Originally Posted by ElMondoHummus
They haven't provided any figures or calculations nor said what the software package is for converting their qualitative data (the spectra) to a quantitative one which will then give you actual compounds present. So no they can't just say that the ratio is 3:2 but I'll check when I've got more time to digest the paper because they are clearly looking at proving aluminium powder iron III oxide. TBH if it's unreactive thermite then with the SEM they should be able to pickout individual particles of Aluminium and iron III oxide, instead we see some form of iron oxide and a spectra with Aluminium, Silicon and Oxygen in with distinct crystollographic shapes and they claim the Oxygen is on the surface of the aluminium (how they tell this I don't know).
I was expecting some proper analysis using XRD (x-ray diffraction) because this would then definitely give the compounds present and their amounts and prove once and for all what the chips are actually made of. They keep using EDS and whilst the graphs look pretty and fool those who don't have any experience they simply cannot be used for a quantitative analysis so their claims are pretty poor.

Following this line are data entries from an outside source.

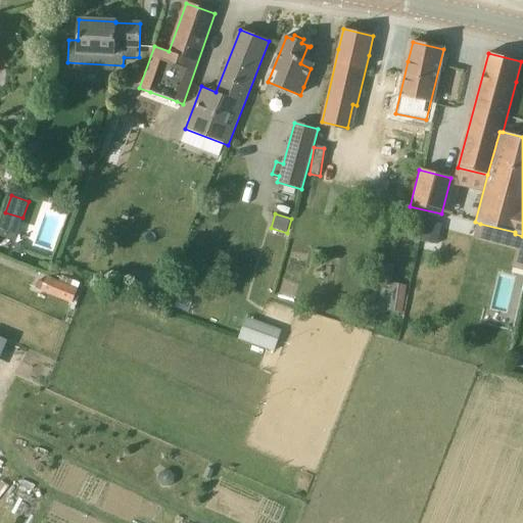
[(435,235),(437,225),(424,222),(422,229),(420,241),(438,244),(439,236),(435,235)]
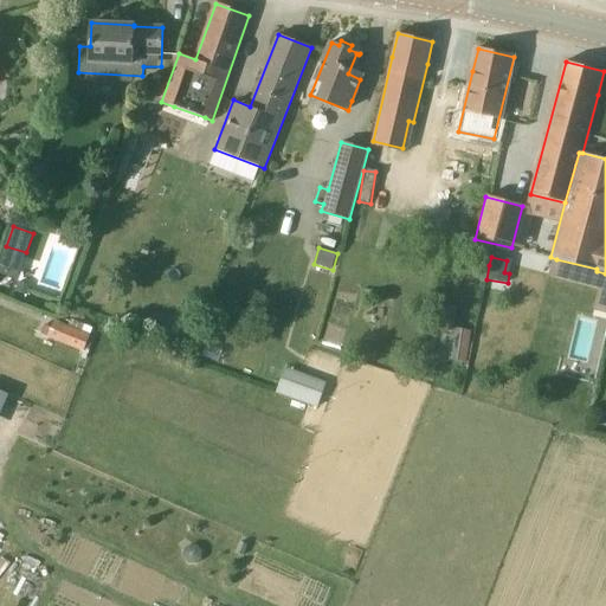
[(27,296),(31,285),(19,282),(14,292),(27,296)]
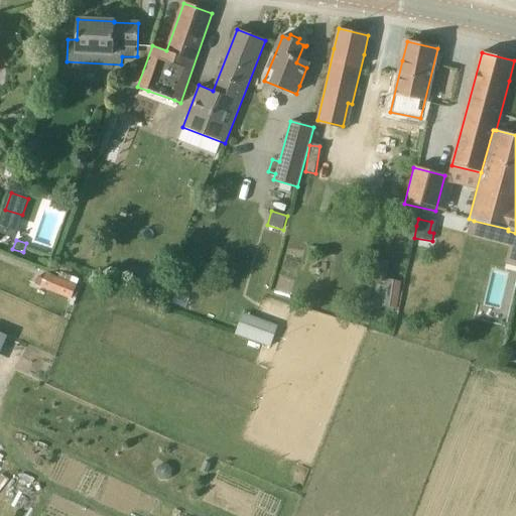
[(42,259),(39,266),(50,270),(52,262),(42,259)]
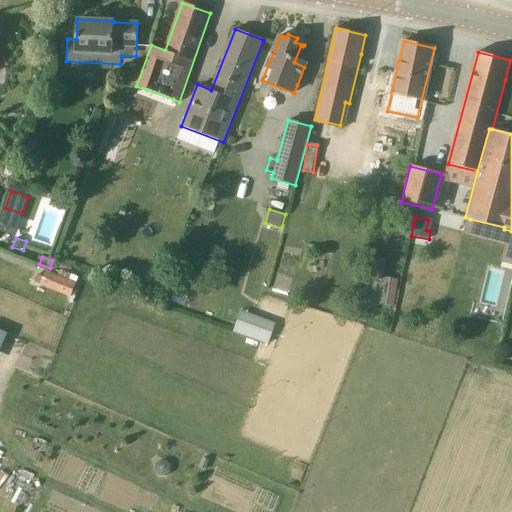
[(381,283),(385,259),(368,257),(365,280),(374,282),(381,283)]
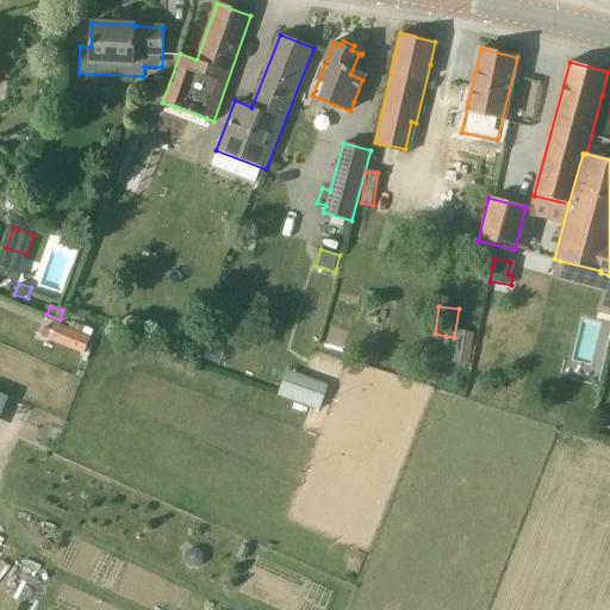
[(89,337),(55,323),(51,331),(49,338),(48,341),(72,350),(82,355),(83,352),(89,353),(94,341),(89,340),(89,337)]
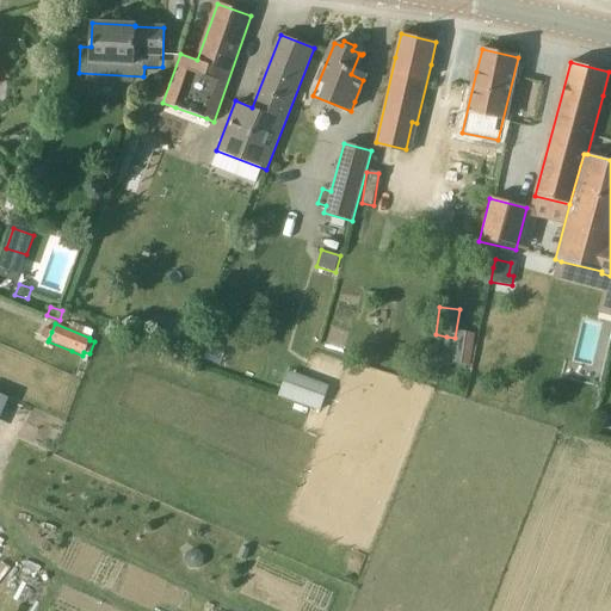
[(49,339),(51,332),(44,328),(44,331),(43,332),(42,337),(49,339)]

I'm actually interested in Figs 24-27 and Fig 8. On first looking at fig 8 along with the spectra the dark crystals and platelets looks like Kaolin/Kaolinite. Whilst the smaller brighter crystals look a bit like SiO2
but they have EDS data showing predominantly Fe and O in those regions.
Note how in fig 25 they pick up Titanium which will almost certainly be TiO2
which is a whitener and used in paint.
I'm sure that what gives the game away with regard to this material being red paint or potentially an anti-corrosion coating is the fact it's clearly dual layer. Could even be a primer with paint.
Themite is just a mix of fine iron oxide and aluminium powder (and sometimes Sulphur, Potassium Permanganate, Barium Nitrate). It won't form a dual layer because you require the mixture to be as well mixed as possible for it to work, it's effectively homogeneous.
It's late for me now, but I'll go over that paper a bit more closely to actually see what their claims are. You never know they could be right.